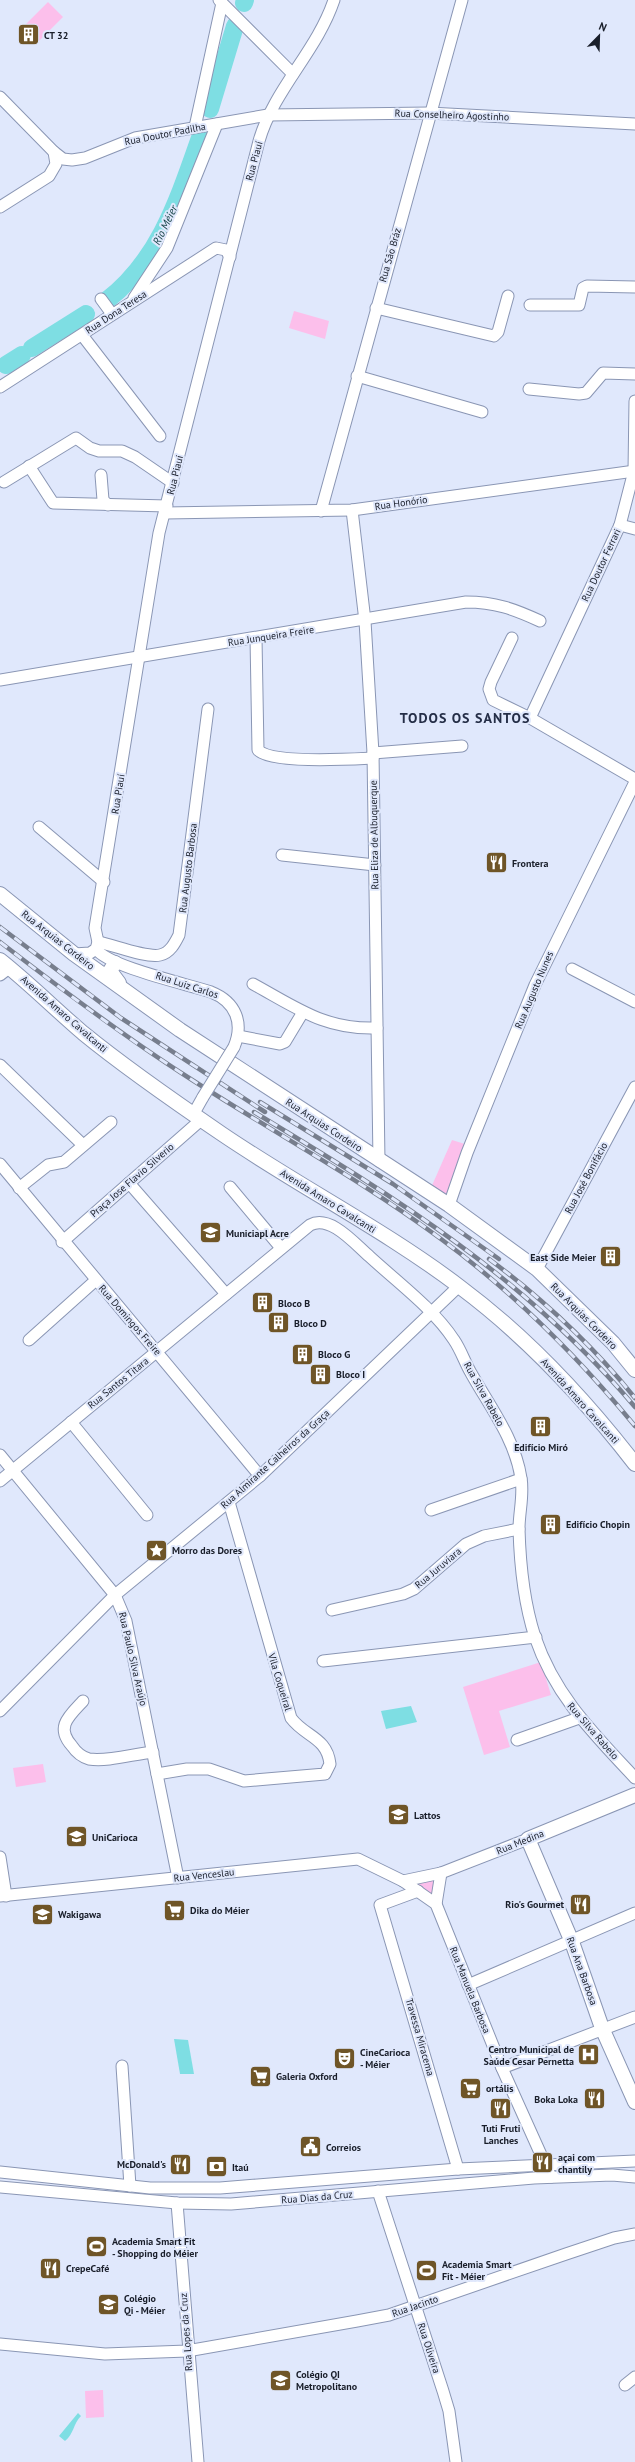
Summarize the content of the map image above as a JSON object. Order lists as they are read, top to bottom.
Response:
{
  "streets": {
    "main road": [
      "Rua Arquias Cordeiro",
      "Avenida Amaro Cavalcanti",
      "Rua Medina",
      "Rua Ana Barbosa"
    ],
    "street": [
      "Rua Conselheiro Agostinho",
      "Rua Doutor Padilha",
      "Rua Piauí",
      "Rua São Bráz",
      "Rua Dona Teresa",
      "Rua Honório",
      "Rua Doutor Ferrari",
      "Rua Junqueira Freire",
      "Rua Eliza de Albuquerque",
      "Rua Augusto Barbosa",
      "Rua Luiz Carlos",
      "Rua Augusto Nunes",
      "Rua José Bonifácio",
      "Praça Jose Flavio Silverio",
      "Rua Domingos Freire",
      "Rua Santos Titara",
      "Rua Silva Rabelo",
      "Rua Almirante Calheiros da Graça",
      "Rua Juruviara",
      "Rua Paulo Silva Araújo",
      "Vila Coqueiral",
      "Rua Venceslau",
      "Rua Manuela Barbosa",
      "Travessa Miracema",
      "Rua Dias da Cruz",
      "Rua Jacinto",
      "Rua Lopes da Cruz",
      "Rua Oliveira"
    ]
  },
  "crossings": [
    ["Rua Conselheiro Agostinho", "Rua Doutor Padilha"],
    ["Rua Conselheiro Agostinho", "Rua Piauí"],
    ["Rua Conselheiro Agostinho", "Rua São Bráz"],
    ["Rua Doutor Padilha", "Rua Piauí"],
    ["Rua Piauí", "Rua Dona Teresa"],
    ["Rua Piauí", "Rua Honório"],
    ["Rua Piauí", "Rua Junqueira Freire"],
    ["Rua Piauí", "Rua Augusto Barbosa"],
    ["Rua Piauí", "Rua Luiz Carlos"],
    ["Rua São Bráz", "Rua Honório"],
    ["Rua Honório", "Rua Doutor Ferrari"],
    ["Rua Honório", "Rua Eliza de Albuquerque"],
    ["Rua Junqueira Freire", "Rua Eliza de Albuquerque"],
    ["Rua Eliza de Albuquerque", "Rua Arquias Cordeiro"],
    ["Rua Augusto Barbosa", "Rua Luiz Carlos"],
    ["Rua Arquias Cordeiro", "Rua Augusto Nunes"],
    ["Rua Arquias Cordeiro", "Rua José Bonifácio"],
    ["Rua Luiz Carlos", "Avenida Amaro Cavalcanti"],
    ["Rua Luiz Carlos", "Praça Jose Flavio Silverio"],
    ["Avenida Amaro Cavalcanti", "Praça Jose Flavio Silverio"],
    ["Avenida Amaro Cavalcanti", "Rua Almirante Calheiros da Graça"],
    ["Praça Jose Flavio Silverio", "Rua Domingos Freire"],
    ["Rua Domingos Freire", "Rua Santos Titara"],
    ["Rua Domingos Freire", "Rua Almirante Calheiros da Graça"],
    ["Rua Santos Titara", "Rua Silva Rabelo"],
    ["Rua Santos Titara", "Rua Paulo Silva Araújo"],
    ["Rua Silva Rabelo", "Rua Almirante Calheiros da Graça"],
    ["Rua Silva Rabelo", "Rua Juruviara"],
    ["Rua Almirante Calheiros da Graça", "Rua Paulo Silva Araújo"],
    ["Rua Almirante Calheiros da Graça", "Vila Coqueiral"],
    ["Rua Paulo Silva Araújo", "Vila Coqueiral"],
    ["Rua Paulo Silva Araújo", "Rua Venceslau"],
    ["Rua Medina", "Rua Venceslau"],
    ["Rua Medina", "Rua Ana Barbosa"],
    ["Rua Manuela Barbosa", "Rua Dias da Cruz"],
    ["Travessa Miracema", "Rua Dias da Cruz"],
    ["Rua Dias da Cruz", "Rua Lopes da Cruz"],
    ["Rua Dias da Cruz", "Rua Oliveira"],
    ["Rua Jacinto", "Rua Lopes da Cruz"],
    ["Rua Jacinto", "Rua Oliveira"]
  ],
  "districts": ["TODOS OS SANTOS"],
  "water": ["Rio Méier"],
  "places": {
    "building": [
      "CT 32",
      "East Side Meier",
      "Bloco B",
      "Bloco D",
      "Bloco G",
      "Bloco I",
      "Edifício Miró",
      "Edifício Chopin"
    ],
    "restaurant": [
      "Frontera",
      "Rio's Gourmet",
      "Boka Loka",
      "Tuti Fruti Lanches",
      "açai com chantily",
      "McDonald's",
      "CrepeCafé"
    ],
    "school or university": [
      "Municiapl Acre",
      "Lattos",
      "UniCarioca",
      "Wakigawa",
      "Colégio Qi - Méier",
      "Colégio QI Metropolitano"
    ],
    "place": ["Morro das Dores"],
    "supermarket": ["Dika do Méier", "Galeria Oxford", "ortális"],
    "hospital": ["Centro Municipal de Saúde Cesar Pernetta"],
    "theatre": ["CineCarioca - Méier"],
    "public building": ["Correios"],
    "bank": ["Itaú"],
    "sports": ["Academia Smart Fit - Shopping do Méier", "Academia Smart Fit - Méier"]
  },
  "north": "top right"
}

.....

**Assignment**: Copy out the data above exactly, except the pictures.

**Problem solution**:
Summarize the content of the map image above as a JSON object. Order lists as they are read, top to bottom.
Response:
{
  "streets": {
    "main road": [
      "Rua Arquias Cordeiro",
      "Avenida Amaro Cavalcanti",
      "Rua Medina",
      "Rua Ana Barbosa"
    ],
    "street": [
      "Rua Conselheiro Agostinho",
      "Rua Doutor Padilha",
      "Rua Piauí",
      "Rua São Bráz",
      "Rua Dona Teresa",
      "Rua Honório",
      "Rua Doutor Ferrari",
      "Rua Junqueira Freire",
      "Rua Eliza de Albuquerque",
      "Rua Augusto Barbosa",
      "Rua Luiz Carlos",
      "Rua Augusto Nunes",
      "Rua José Bonifácio",
      "Praça Jose Flavio Silverio",
      "Rua Domingos Freire",
      "Rua Santos Titara",
      "Rua Silva Rabelo",
      "Rua Almirante Calheiros da Graça",
      "Rua Juruviara",
      "Rua Paulo Silva Araújo",
      "Vila Coqueiral",
      "Rua Venceslau",
      "Rua Manuela Barbosa",
      "Travessa Miracema",
      "Rua Dias da Cruz",
      "Rua Jacinto",
      "Rua Lopes da Cruz",
      "Rua Oliveira"
    ]
  },
  "crossings": [
    ["Rua Conselheiro Agostinho", "Rua Doutor Padilha"],
    ["Rua Conselheiro Agostinho", "Rua Piauí"],
    ["Rua Conselheiro Agostinho", "Rua São Bráz"],
    ["Rua Doutor Padilha", "Rua Piauí"],
    ["Rua Piauí", "Rua Dona Teresa"],
    ["Rua Piauí", "Rua Honório"],
    ["Rua Piauí", "Rua Junqueira Freire"],
    ["Rua Piauí", "Rua Augusto Barbosa"],
    ["Rua Piauí", "Rua Luiz Carlos"],
    ["Rua São Bráz", "Rua Honório"],
    ["Rua Honório", "Rua Doutor Ferrari"],
    ["Rua Honório", "Rua Eliza de Albuquerque"],
    ["Rua Junqueira Freire", "Rua Eliza de Albuquerque"],
    ["Rua Eliza de Albuquerque", "Rua Arquias Cordeiro"],
    ["Rua Augusto Barbosa", "Rua Luiz Carlos"],
    ["Rua Arquias Cordeiro", "Rua Augusto Nunes"],
    ["Rua Arquias Cordeiro", "Rua José Bonifácio"],
    ["Rua Luiz Carlos", "Avenida Amaro Cavalcanti"],
    ["Rua Luiz Carlos", "Praça Jose Flavio Silverio"],
    ["Avenida Amaro Cavalcanti", "Praça Jose Flavio Silverio"],
    ["Avenida Amaro Cavalcanti", "Rua Almirante Calheiros da Graça"],
    ["Praça Jose Flavio Silverio", "Rua Domingos Freire"],
    ["Rua Domingos Freire", "Rua Santos Titara"],
    ["Rua Domingos Freire", "Rua Almirante Calheiros da Graça"],
    ["Rua Santos Titara", "Rua Silva Rabelo"],
    ["Rua Santos Titara", "Rua Paulo Silva Araújo"],
    ["Rua Silva Rabelo", "Rua Almirante Calheiros da Graça"],
    ["Rua Silva Rabelo", "Rua Juruviara"],
    ["Rua Almirante Calheiros da Graça", "Rua Paulo Silva Araújo"],
    ["Rua Almirante Calheiros da Graça", "Vila Coqueiral"],
    ["Rua Paulo Silva Araújo", "Vila Coqueiral"],
    ["Rua Paulo Silva Araújo", "Rua Venceslau"],
    ["Rua Medina", "Rua Venceslau"],
    ["Rua Medina", "Rua Ana Barbosa"],
    ["Rua Manuela Barbosa", "Rua Dias da Cruz"],
    ["Travessa Miracema", "Rua Dias da Cruz"],
    ["Rua Dias da Cruz", "Rua Lopes da Cruz"],
    ["Rua Dias da Cruz", "Rua Oliveira"],
    ["Rua Jacinto", "Rua Lopes da Cruz"],
    ["Rua Jacinto", "Rua Oliveira"]
  ],
  "districts": ["TODOS OS SANTOS"],
  "water": ["Rio Méier"],
  "places": {
    "building": [
      "CT 32",
      "East Side Meier",
      "Bloco B",
      "Bloco D",
      "Bloco G",
      "Bloco I",
      "Edifício Miró",
      "Edifício Chopin"
    ],
    "restaurant": [
      "Frontera",
      "Rio's Gourmet",
      "Boka Loka",
      "Tuti Fruti Lanches",
      "açai com chantily",
      "McDonald's",
      "CrepeCafé"
    ],
    "school or university": [
      "Municiapl Acre",
      "Lattos",
      "UniCarioca",
      "Wakigawa",
      "Colégio Qi - Méier",
      "Colégio QI Metropolitano"
    ],
    "place": ["Morro das Dores"],
    "supermarket": ["Dika do Méier", "Galeria Oxford", "ortális"],
    "hospital": ["Centro Municipal de Saúde Cesar Pernetta"],
    "theatre": ["CineCarioca - Méier"],
    "public building": ["Correios"],
    "bank": ["Itaú"],
    "sports": ["Academia Smart Fit - Shopping do Méier", "Academia Smart Fit - Méier"]
  },
  "north": "top right"
}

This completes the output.